My ‘84 Le Tour Luxe with 27x1-1/4” Vittoria Zaffiro tires purchased from Biketiresdirect.com. Not gumwall like the original Schwinn Passage, but a better tire than the Kenda gumwalls that were on there for a while. BTD also sells the Panaracers and some Continentals in the 27” (630) size clinchers.


----------



## videoranger (Nov 29, 2021)

modernbike still has some 27" in stock








						27 inch Tires
					






					www.modernbike.com
				



I've used the whitewall Schwalbe Classic HS-159  and the Vittoria Zaffiro and both are nice tires.


----------



## flyingtaco (Jan 18, 2022)

Arnold Ziffel said:


> Many local bike shops will not have any 27" (630mm) tires and further more, many of their bumbling moron idiots working there will not have a clue as to where and how to obtain 27" (630mm) tires since 27" tires have not typically been seen on road bikes since about 1985.   Obviously, you can see these clueless twits are late teens or twenty somethings, so they cannot comprehend something that a bicycle from 35+ years ago would require  and  they simply do not care because typically so few of that local bike shop's clientele even owns a quality road-bike that is that old.
> 
> 27" (630mm) tires are widely available HOWEVER YOU WILL NOT FIND THESE AT A LOCAL BIKE SHOP.
> Check the bay for webstores of major US web bike stores such as Trailthis, Bikewagon, BikeSmiths  and others.
> ...



 So did somebody put the wrong tire on this 26” S-6 rim?  I’m guessing they ripped the tube trying to get it in, and then tried to use fix a flat to repair it. I’m having a hell of a time trying to get this tire off. Any ideas short of cutting it off?


----------



## 49autocycledeluxe (Jan 18, 2022)

flyingtaco said:


> So did somebody put the wrong tire on this 26” S-6 rim?  I’m guessing they ripped the tube trying to get it in, and then tried to use fix a flat to repair it. I’m having a hell of a time trying to get this tire off. Any ideas short of cutting it off?

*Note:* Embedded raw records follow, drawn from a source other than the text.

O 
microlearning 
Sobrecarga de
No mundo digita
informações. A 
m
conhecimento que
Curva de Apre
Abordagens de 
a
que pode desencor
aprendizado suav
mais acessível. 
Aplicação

 I had a tire like that once. may as well cut it off, I screwed up the bead on mine after trying to get it off in one piece. you will need a screwdriver or metal tire levers, the plastic levers will not do the trick.


----------



## J-wagon (Jan 18, 2022)

Schwinn specs can be confusing. Schwinn s6 rims came in 2 different sizes iso for 26" version 597mm and for 27" version 630mm


----------



## Archie Sturmer (Jan 18, 2022)

I purchased some Schwalbe *Marathons* for my 27” Murray-built Free Spirit all-steel (Sears) road-racing bike; but today’s modern tire companies seem to discontinue models fairly quickly; their 2nd replacement is likely discontinued by now.


----------